The version with the print statement requires the branch because it's conditionally executed; the 'continue' statement in the if-block will skip it if the loop finds a new maximum.

Since the function-with-if version requires a branch, there's no advantage (regardless of predictability) in using a conditional move for the assignment to maximum.

How exactly does that change anything? It's being run on an increasing array, so the data is assigned every loop. Surely the comparison creates a dependency on the value of the variable which was assigned in the last loop.
For branch instructions but not for conditional move instructions, the processor will happily execute the next instruction before the values are actually ready, then invalidate the work it has done later if it turns out retrospectively to have been wrong. This is called branch prediction.
For a strictly increasing array, assuming the branch predictor always predicts correctly (guesses taken), the CPU does not have to wait for the test to resolve (v > maxV) before it executes the assignment (maxV = v). So effectively the CPU is just running

  maxV = v
  maxV = v
  maxV = v
  maxV = v
over and over (with tests running in parallel as well, but those matter less, because they are mostly just "checking" whether the branch predictor guessed correctly.).

Then, in that above sequence, there is no /read/ of maxV after each write, so there is no true data dependency. (We don't need to wait for the last write to finish before we write again, unlike the read after write case.)

So would you say in the general case, i.e. the compiler obviously doesn't know how predictable a branch may be, using conditional move is a poor choice when writing to an address which is repeatedly written to inside the loop?

What I am trying to get a feel for, is whether this represents a bad choice of assembly in general for this kind of loop.

Nit: If a variable/object is only being written, that’s fine. There is a data dependency here because there is a read after a write.

I don’t have enough compiler knowledge to be able to definitively answer your question, but I think it would be a reasonable heuristic to favor emitting a branch over a cmov in cases where the cmov participates in a loop-carried data dependency.

The other advantage of emitting a branch is that branch prediction can better adapt to runtime conditions. Branch prediction tends to struggle when data is perfectly random, but most data is not. So in general it’s also reasonable for compilers to default to emitting branches.

Yeah, after reading the blog post I felt reasonably confident that this is a compiler bug (in terms of perf).

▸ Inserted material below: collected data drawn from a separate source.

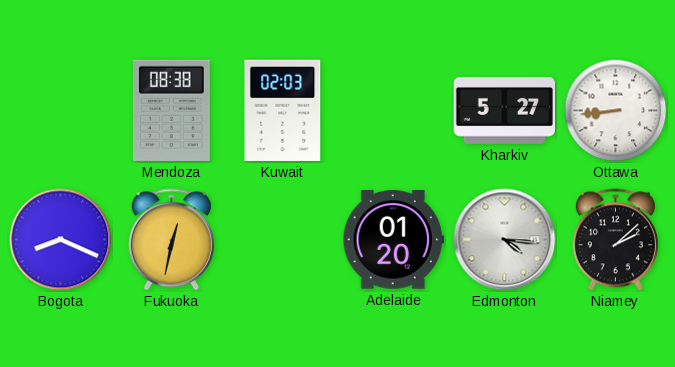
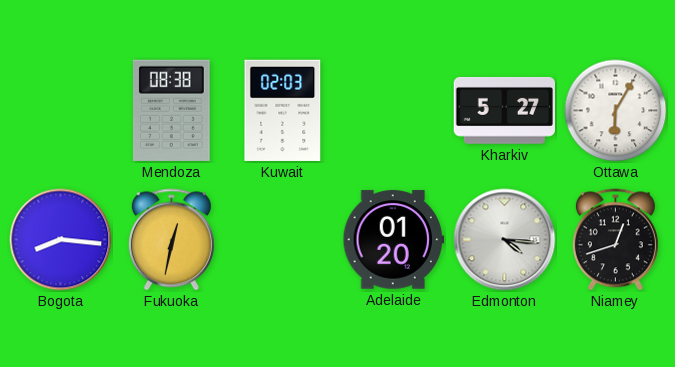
Ottawa: 8:44 -> 6:05
Bogota: 8:19 -> 8:16
Niamey: 2:08 -> 12:42
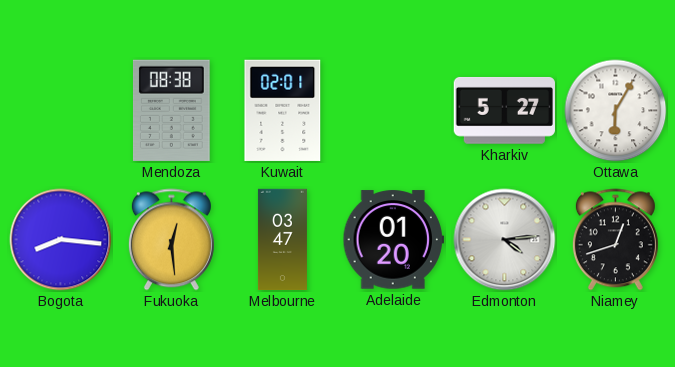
Kuwait: 02:03 -> 02:01
Fukuoka: 12:32 -> 12:29
Melbourne: none -> 03:47
Edmonton: 4:16 -> 4:14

Hopefully someone with a deeper understanding can verify or discredit this here. I'm curious to see the fix for this (I assume it will generate a fix).

I don't know if I would classify it as a bug, but definitely a heuristic that could use tuning.

At least (at a high level) in LLVM, branches and cmovs are represented with the exact same construct, and one of the codegen passes looks at the condition and the two sides and heuristically determines whether to emit a branch or a cmov.

I don't know how Go codegen works, but I assume they do something similar.

Confused, why do you think this is a compiler bug? You should definitely expect a predictable branch to be faster than a conditional move, and the insertion of a conditional move in the original is totally sensible (albeit not intuitive if you haven't seen it).
> and the insertion of a conditional move in the original is totally sensible (albeit not intuitive if you haven't seen it).

Would you mind expanding? If the conditional move isn't needed, and given that it's costly in terms of perfs, how is that “totally sensible” to have one here?